What does it mean to be ‘in my body’?

February 09th. 2014

Does it feel a bit odd to even ask this question? Not to mind come up with an answer?

We inhabit a body in this earthly experience that we call ‘Life’.

From our conception through to our birth and all the way to our death we are housed in a body.

If someone asks us where do we live  we answer by our locality or town, or perhaps the style of accomodation. But really at the most basic level, we live in our body. After that we can add in place and postcode, state and nation if we wish.

The average lifespan in the developed world is approximately 75 years. If we are lucky and avoid accident and serious illness then we have the opportunity to get to know our body well. Intimately, inside and out.

If we spend so much time in our heads being busy, planning and organising the millions of details that make up a human lifetime, what time have we to attend to simply being in our body? Feeling what is going on in the vast makeup of our magnificent body. Do we even fully realise how amazing our body is?

And even if we have some sense of the awesome creation that we inhabit, do we even know how to truly attend to this splendid carcass of ourselves?

 

When ill health visits, it generally tends to express itself in our body. Somewhere in our cells, something goes wrong and causes us symptoms of pain, inflammation, tension, discomfort.

Over time if these symtoms build to create more lasting sensations, we may attend a physician to diagnose and treat the problem.

Are we treating the body or the symptom that the body is throwing up?

If we could listen to our body perhaps we might hear the reason for the symptoms, the ache or the twinge or the growth or the stiffness.

And even in good health, when our body is working well and everthing is in full flow. Do we listen to it and appreciate it, do we acknowledge how fantastically well we are?

 

Some people are especially good at tuning in to the body. They often end up making their living out of this skill, drawn to and in touch with the rhythm and flow of the body. It comes easily, there is no real ‘learning’ of their skill. Intuitively they touch, heal and rejuvenate the bodies they come in contact with.

 

These people often use words like ‘energy’ and ‘harmony’, but it is not a book-learned vocabulary. It rings true from experience and from being ‘in-touch’ – another expression which is literally of connection to the body.

 

Sometimes I think it does no harm at all to fake it a little along the way. While we are learning this new skill of being ‘in touch’.

It isn’t falseness, it’s just testing the waters of what doesn’t come quite so naturally or easily to some of us.

The hope is that as I become tuned in and connect with experiences in my own body, then I too will feel what ‘energy’ feels like, will know when my body needs rest, needs excercise, needs help, needs fun.

 

An interesting article on this subject prompted these musings. A subject that is close to my surface, ‘skin deep’ as it were. (You see how many ‘body wise’ phrases pepper our vocabulary?).

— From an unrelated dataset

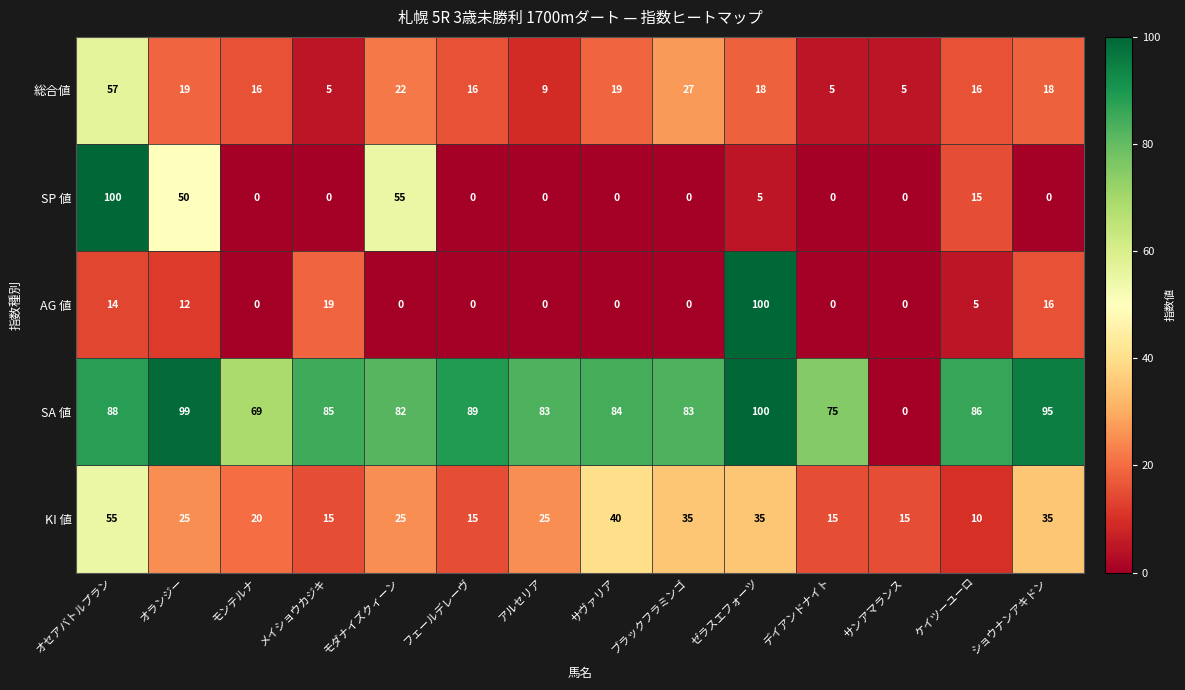

What is the maximum value shown in the chart?

100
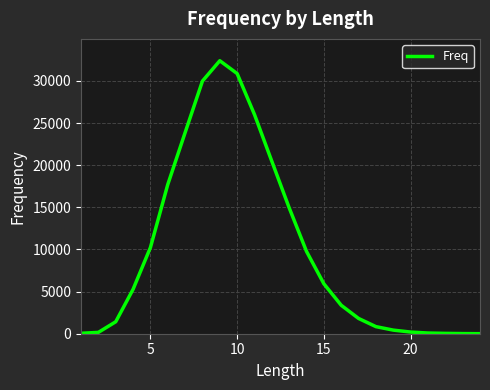

What is the difference between the maximum and minimum values?

32398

In this week’s Guardian ‘Weekend’ magazine, the writer and campaigner, Eve Ensler, writer of the renowned and globally perfomed, ‘The Vagina Monologues’, is interviewed by esteemed journalist, Decca Aitkenhead.

In the course of the interview, Aitkenhead goes from cyncically appraising Ensler and her life’s work, to dropping all her preconceived ideas about her subject and wholeheartedly connecting with her on the very topic of ‘being in one’s body’. In a short space of time she finds that Ensler cuts straight to the essential point and is an empathetic and compelling support in the journalist’s own difficulties in relating to anything outside of her own head and her job. Having had to face her own ailing body and finally pay it some attention Ensler compels her interviewer to address her own raison d’etre with the question,  How much are you living to prove yourself?’

 

It is a question we could all ask ourselves.

And if we don’t like our answer, perhaps turning in to our own body and learning to listen to it and how to love it and care for it can help us.